Records shown Block Start

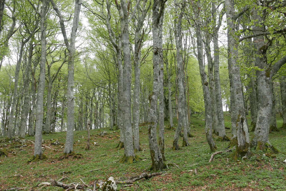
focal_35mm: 31
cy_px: 96
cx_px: 143
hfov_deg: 60.2
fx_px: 246
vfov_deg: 42.4
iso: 200
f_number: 5
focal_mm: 13.9
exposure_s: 1/125
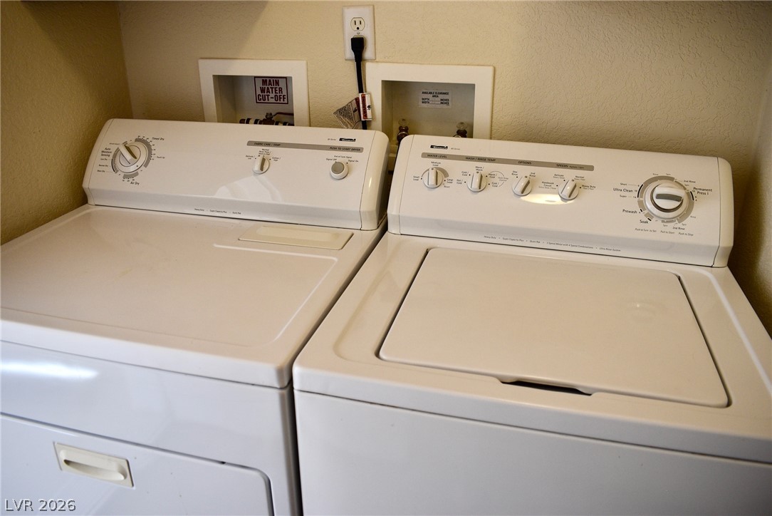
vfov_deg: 48.0
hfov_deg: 67.4
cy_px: 258
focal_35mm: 27
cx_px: 386
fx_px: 579
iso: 400
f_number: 5
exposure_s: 1/100
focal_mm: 18
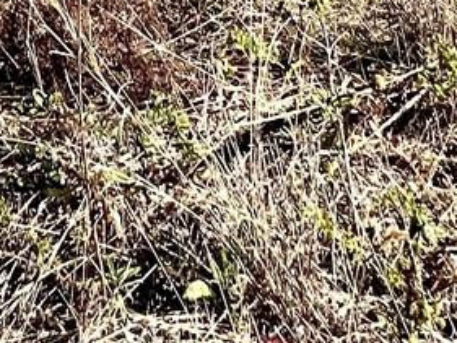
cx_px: -34
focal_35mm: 74
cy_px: -553
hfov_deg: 24.7
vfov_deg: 13.0
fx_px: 977
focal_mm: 1.57
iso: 32
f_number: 1.8
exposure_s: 1/1698
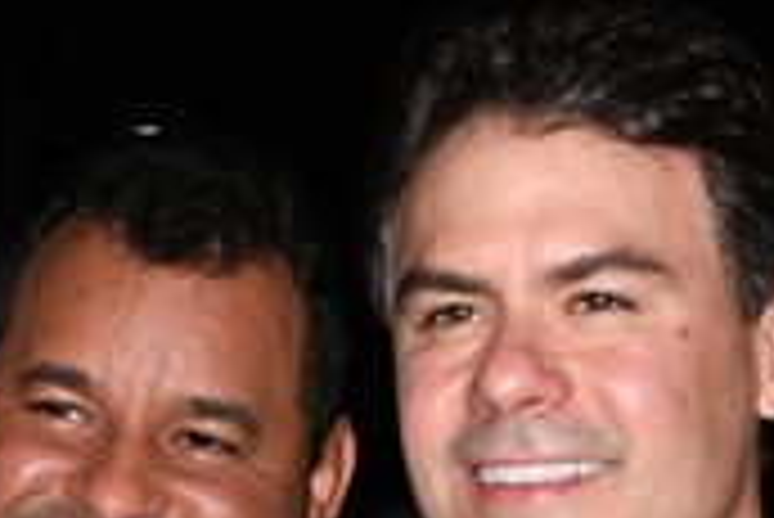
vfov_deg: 6.2
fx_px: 4605
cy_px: 1169
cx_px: 220
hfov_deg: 9.6
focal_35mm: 214
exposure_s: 1/60
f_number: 3.8
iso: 100
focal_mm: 24
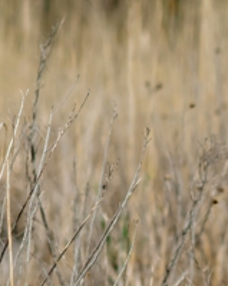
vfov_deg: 5.0
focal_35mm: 388
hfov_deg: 3.9
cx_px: 503
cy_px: 140
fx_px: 3275
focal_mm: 85
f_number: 2.2
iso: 800
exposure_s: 1/4000
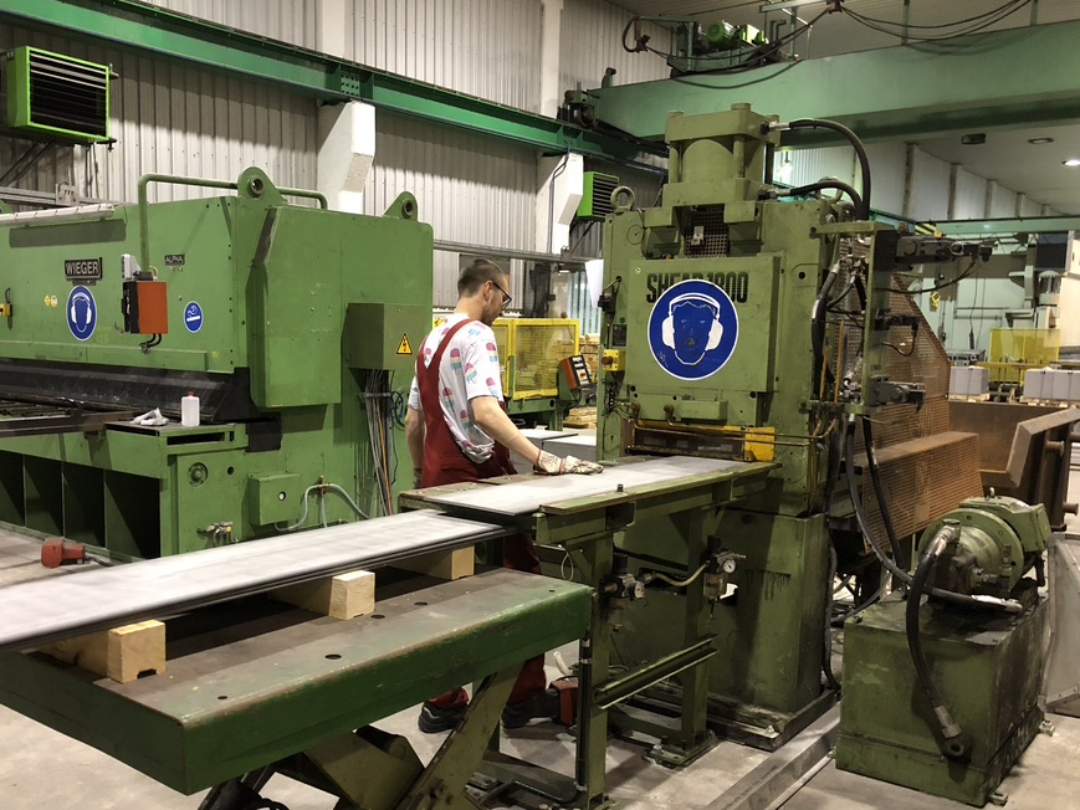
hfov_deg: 55.2
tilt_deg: -6.3
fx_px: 1030
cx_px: 481
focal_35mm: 33
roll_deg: -0.6
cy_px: 468
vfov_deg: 42.8
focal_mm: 4
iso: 80
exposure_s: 1/8
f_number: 1.8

Records shown Block End

> _Task instructions_: Recopy the whole listing above precisely, excluding images.

> _Worked solution_:
focal_35mm: 31
cy_px: 96
cx_px: 143
hfov_deg: 60.2
fx_px: 246
vfov_deg: 42.4
iso: 200
f_number: 5
focal_mm: 13.9
exposure_s: 1/125
vfov_deg: 48.0
hfov_deg: 67.4
cy_px: 258
focal_35mm: 27
cx_px: 386
fx_px: 579
iso: 400
f_number: 5
exposure_s: 1/100
focal_mm: 18
cx_px: -34
focal_35mm: 74
cy_px: -553
hfov_deg: 24.7
vfov_deg: 13.0
fx_px: 977
focal_mm: 1.57
iso: 32
f_number: 1.8
exposure_s: 1/1698
vfov_deg: 6.2
fx_px: 4605
cy_px: 1169
cx_px: 220
hfov_deg: 9.6
focal_35mm: 214
exposure_s: 1/60
f_number: 3.8
iso: 100
focal_mm: 24
vfov_deg: 5.0
focal_35mm: 388
hfov_deg: 3.9
cx_px: 503
cy_px: 140
fx_px: 3275
focal_mm: 85
f_number: 2.2
iso: 800
exposure_s: 1/4000
hfov_deg: 55.2
tilt_deg: -6.3
fx_px: 1030
cx_px: 481
focal_35mm: 33
roll_deg: -0.6
cy_px: 468
vfov_deg: 42.8
focal_mm: 4
iso: 80
exposure_s: 1/8
f_number: 1.8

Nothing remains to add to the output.